The Complaint acknowledges that ICANN was created “in response to a [DOC] policy directive,” to administer the DNS, and is “charged by [DOC] with” “determining what new TLDs to approve, choosing [TLD] registries …, and contracting with the registries to operate the TLDs.”

Plaintiffs further admit that (1) pursuant to its bylaws and agreements with DOC, ICANN receives input from the U.S. and other national governments, and has committed to DOC that it will consider competition issues in approving TLDs and registries; (2) its activities are subject to review and comment by DOJ’s Antitrust Division; and (3) ICANN’s rejections of ICM’s proposal in 2006 and 2007 were prompted at least in part by opposition from DOC and other governmental entities.”

“Moreover, the injunctive relief Plaintiffs seek would require this Court to (a) enjoin .XXX altogether; (b) mandate that the .XXX registry contract be voided and “rebid to introduce competition;” and (c) “[i]mpos[e] reasonable price constraints and service requirements on” blocking services, as well as defensive and affirmative registrations in the .XXX TLD.”

“For the foregoing reasons, ICM respectfully moves this Court to dismiss the Complaint in its entirety.”

Beyond the motion to dismiss and accompanying legal memo’s, ICM also provided as exhibits to the motion certain demand letters of Manwin sent to ICM demanding to receive their TM domain for free, what appear to be a conversation between Fabian of Manwin and Stuart Lawley of ICM as well as emails between representatives of ICM and Fabian Thymann of Manwin from December 2010 where he says in part.

“Gac strongly opposes .XXX and its not going to pass the GAC.

Mr. Thyamm goes on to say in this email:

“there are no opportunities, the .XXX domain is useless, even if it comes to market, and I am not interested, just as I was not interested before”

 

Comments

  1. trust says

    why did they pick antitrust as their main argument?
    why not trademark?

    the icann-approved registry creates a threat of infringement by activating infringing domain names through icann’s domain name system.

    the names serve no real purpose from an web user navigation perspective.

    the names are aimed at capturing the results of either user confusion – mistakes in navigation where the user navigates soemwhere she did not intend to connect – or user uncertainty in navigation – where the user does not know what will result from typing a string and tacking .xxx on the end.

    contrast this with a telephone style directory where businesses are listed alongside their correct contact information, e.g. address, phone, fax, web.
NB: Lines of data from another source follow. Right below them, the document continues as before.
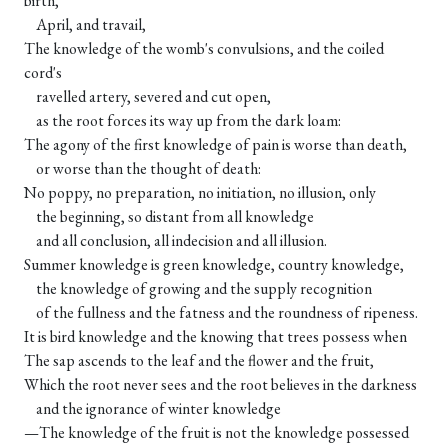
birth,
April, and travail,
The knowledge of the womb's convulsions, and the coiled
cord's
ravelled artery, severed and cut open,
as the root forces its way up from the dark loam:
The agony of the first knowledge of pain is worse than death,
or worse than the thought of death:
No poppy, no preparation, no initiation, no illusion, only
the beginning, so distant from all knowledge
and all conclusion, all indecision and all illusion.
Summer knowledge is green knowledge, country knowledge,
the knowledge of growing and the supply recognition
of the fullness and the fatness and the roundness of ripeness.
It is bird knowledge and the knowing that trees possess when
The sap ascends to the leaf and the flower and the fruit,
Which the root never sees and the root believes in the darkness
and the ignorance of winter knowledge
—The knowledge of the fruit is not the knowledge possessed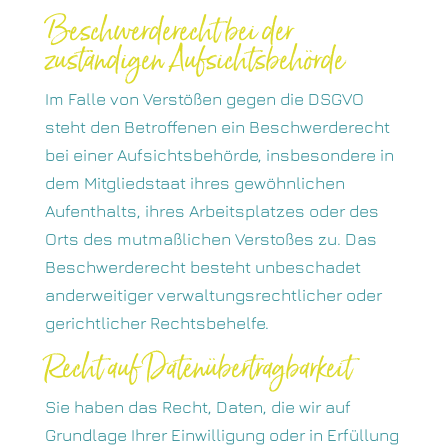
Beschwerde­recht bei der
zuständigen Aufsichts­behörde
Im Falle von Verstößen gegen die DSGVO
steht den Betroffenen ein Beschwerderecht
bei einer Aufsichtsbehörde, insbesondere in
dem Mitgliedstaat ihres gewöhnlichen
Aufenthalts, ihres Arbeitsplatzes oder des
Orts des mutmaßlichen Verstoßes zu. Das
Beschwerderecht besteht unbeschadet
anderweitiger verwaltungsrechtlicher oder
gerichtlicher Rechtsbehelfe.
Recht auf Daten­übertrag­barkeit
Sie haben das Recht, Daten, die wir auf
Grundlage Ihrer Einwilligung oder in Erfüllung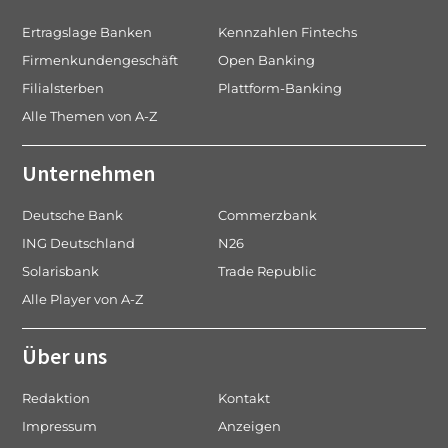
Ertragslage Banken
Kennzahlen Fintechs
Firmenkundengeschäft
Open Banking
Filialsterben
Plattform-Banking
Alle Themen von A-Z
Unternehmen
Deutsche Bank
Commerzbank
ING Deutschland
N26
Solarisbank
Trade Republic
Alle Player von A-Z
Über uns
Redaktion
Kontakt
Impressum
Anzeigen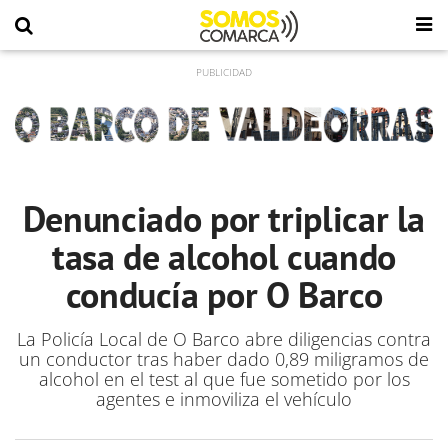
Denunciado por triplicar la
tasa de alcohol cuando
conducía por O Barco
La Policía Local de O Barco abre diligencias contra
un conductor tras haber dado 0,89 miligramos de
alcohol en el test al que fue sometido por los
agentes e inmoviliza el vehículo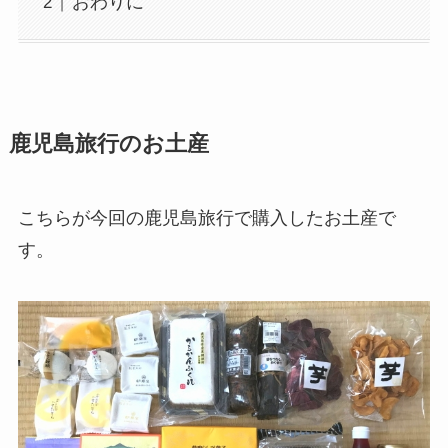
おわりに
鹿児島旅行のお土産
こちらが今回の鹿児島旅行で購入したお土産で
す。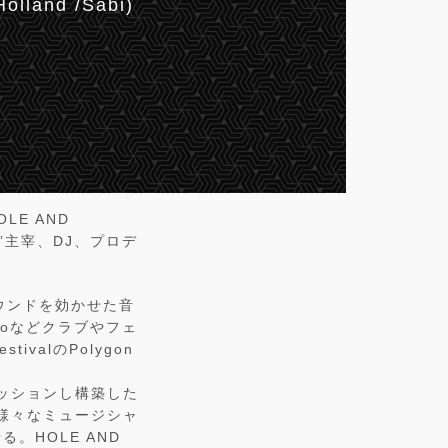
olland /Sabi)
E AND
”主宰、DJ、プロデ
ウンドを効かせた音
Radioなどクラブやフェ
valのPolygon
セッションし構築した
かけに様々なミュージシャ
。HOLE AND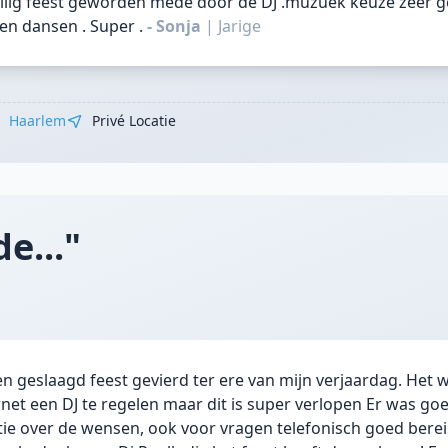
llig feest geworden mede door de DJ .muzuek keuze zeer go
en dansen . Super .
- Sonja
|
Jarige
Haarlem
Privé Locatie
e..."
n geslaagd feest gevierd ter ere van mijn verjaardag. Het 
net een DJ te regelen maar dit is super verlopen Er was go
ie over de wensen, ook voor vragen telefonisch goed berei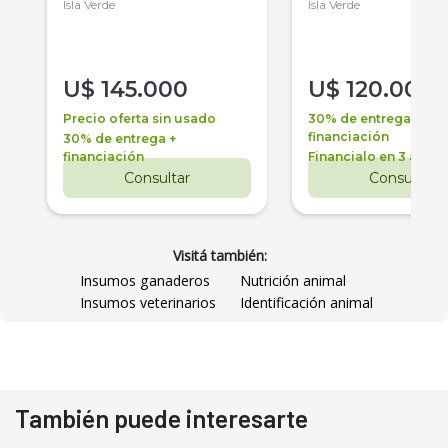
Isla Verde
Isla Verde
U$
145.000
U$
120.000
Precio oferta sin usado
30% de entrega +
financiación
30% de entrega +
financiación
Financialo en 3 años
Consultar
Consultar
Visitá también:
Insumos ganaderos
Nutrición animal
Insumos veterinarios
Identificación animal
También puede interesarte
    after deliberately creating user confusion and navigational uncertainty, the registry then sells “protection” through fees for so-called defensive registrations.
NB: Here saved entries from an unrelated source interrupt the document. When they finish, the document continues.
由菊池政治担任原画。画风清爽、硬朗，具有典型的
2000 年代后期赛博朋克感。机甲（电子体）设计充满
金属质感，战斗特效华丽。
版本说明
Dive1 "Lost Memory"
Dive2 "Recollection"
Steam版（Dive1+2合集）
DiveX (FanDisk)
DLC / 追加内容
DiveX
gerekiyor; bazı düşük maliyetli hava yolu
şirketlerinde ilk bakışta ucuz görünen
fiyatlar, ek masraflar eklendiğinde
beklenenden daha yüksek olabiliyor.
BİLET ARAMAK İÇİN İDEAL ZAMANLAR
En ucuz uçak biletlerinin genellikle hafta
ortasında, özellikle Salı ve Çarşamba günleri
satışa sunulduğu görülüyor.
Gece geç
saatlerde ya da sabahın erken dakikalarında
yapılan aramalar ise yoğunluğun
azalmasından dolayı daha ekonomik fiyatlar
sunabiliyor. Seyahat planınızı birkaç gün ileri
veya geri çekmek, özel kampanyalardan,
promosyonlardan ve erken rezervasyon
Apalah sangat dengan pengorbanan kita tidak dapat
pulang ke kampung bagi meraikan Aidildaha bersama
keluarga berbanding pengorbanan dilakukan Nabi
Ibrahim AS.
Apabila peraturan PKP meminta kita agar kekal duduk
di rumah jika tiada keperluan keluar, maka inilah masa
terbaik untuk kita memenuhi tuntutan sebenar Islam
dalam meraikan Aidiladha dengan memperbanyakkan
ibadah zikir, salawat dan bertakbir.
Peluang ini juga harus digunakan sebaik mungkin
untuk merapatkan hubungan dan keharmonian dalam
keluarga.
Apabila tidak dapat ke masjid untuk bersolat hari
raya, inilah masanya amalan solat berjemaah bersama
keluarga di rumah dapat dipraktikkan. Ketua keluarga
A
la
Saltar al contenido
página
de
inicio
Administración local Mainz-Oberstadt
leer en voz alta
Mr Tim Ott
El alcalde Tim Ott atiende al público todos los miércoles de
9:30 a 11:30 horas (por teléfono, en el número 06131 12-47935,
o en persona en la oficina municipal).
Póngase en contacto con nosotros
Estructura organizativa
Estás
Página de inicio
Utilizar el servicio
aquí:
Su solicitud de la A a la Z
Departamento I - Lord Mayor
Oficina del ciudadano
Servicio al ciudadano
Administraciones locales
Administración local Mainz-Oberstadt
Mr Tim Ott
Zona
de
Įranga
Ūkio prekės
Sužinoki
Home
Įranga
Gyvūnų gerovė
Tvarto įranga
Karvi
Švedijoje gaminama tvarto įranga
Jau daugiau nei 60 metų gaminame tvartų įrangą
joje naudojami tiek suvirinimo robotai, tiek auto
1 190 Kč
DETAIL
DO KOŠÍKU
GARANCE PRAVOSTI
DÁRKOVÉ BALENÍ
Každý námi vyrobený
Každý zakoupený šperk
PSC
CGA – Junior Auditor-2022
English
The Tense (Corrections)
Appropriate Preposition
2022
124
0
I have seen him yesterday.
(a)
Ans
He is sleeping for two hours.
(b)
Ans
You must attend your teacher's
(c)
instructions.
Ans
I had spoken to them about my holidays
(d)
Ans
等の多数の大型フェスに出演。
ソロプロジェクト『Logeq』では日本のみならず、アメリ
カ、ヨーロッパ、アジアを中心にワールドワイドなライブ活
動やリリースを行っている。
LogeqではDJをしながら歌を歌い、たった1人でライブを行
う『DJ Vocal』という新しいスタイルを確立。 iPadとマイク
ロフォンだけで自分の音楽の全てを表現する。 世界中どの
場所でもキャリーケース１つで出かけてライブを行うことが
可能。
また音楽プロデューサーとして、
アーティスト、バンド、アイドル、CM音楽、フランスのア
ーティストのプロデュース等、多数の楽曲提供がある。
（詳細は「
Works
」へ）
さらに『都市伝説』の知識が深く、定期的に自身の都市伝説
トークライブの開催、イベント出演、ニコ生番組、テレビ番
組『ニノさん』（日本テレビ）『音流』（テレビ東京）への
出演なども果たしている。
    maybe these adult entertainment companies just do not have good trademark coverage and that why they chose antitrust?

    the reality is that anyone can start a registry and do what .xxx is doing. people have choice in what naming system to use in navigating the web (or even not to use an external naming system at all), though they might not be aware of such choice. and they simply choose to use icann’s domain name system.
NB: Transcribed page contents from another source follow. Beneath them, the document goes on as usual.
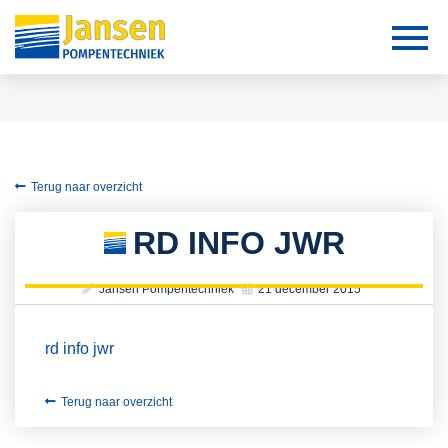
Terug naar overzicht
RD INFO JWR
Jansen Pompentechniek
21 december 2015
rd info jwr
Terug naar overzicht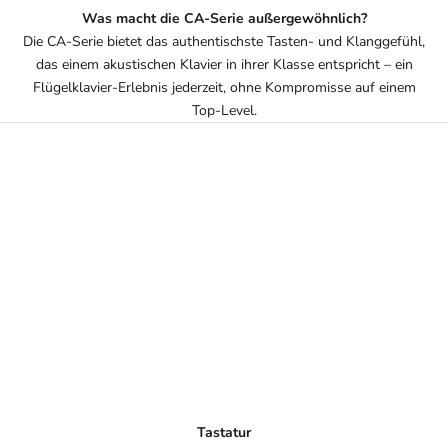
Was macht die CA-Serie außergewöhnlich?
Die CA-Serie bietet das authentischste Tasten- und Klanggefühl,
das einem akustischen Klavier in ihrer Klasse entspricht – ein
Flügelklavier-Erlebnis jederzeit, ohne Kompromisse auf einem
Top-Level.
Tastatur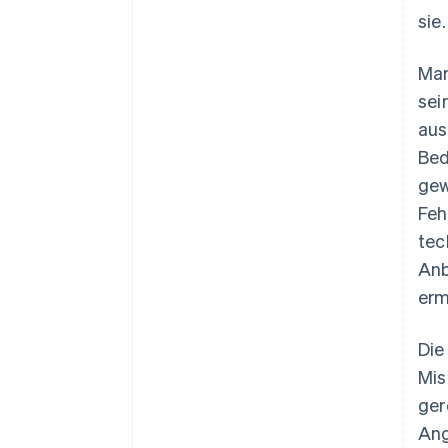
sie
Man
sei
aus
Bed
gew
Feh
tec
Anb
erm
Die
Mis
ger
Ang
    the real issue might be framed as whether such icann registries are conducting legitimate business, or whether they are running protection rackets for trademark holders.

    without the threat of infringment that these registries deliberately create by inserting into their zone files domain names that are confusingly similar to trademarks, for a fee (or offering not to insert them, for a fee), their business would flounder.

  2. says

    Regardless of how the lawsuit turns out, Fabian’s words “the .XXX domain is useless, even if it comes to market” may prove to be true. According to Registrarstats, only 32 new .xxx domains were registered in the last 24 hours. I’m no expert, but I doubt one can keep a registry running on that kind of income.

  3. Miss Trust says

    @trust

    That argument could be used against any tld, cctld, stld no? Hey they are selling the same names in .whatever as we are in com, net org …

    no go

  4. trust says

    @miss trust

    it can and it should. going forward.

    just because the domain name system proponents made some mistakes in the past (and we had to pass anti-cybersquatting laws to deal with them) does not mean we need to keep making the same mistakes. it’s perfectly acceptable to ask the purpose behind what is being done here.

    maybe we should clone the uspto. then we could charge the same registrants for the same mark in the same class in the same jurisdiction multiple times. hey why not?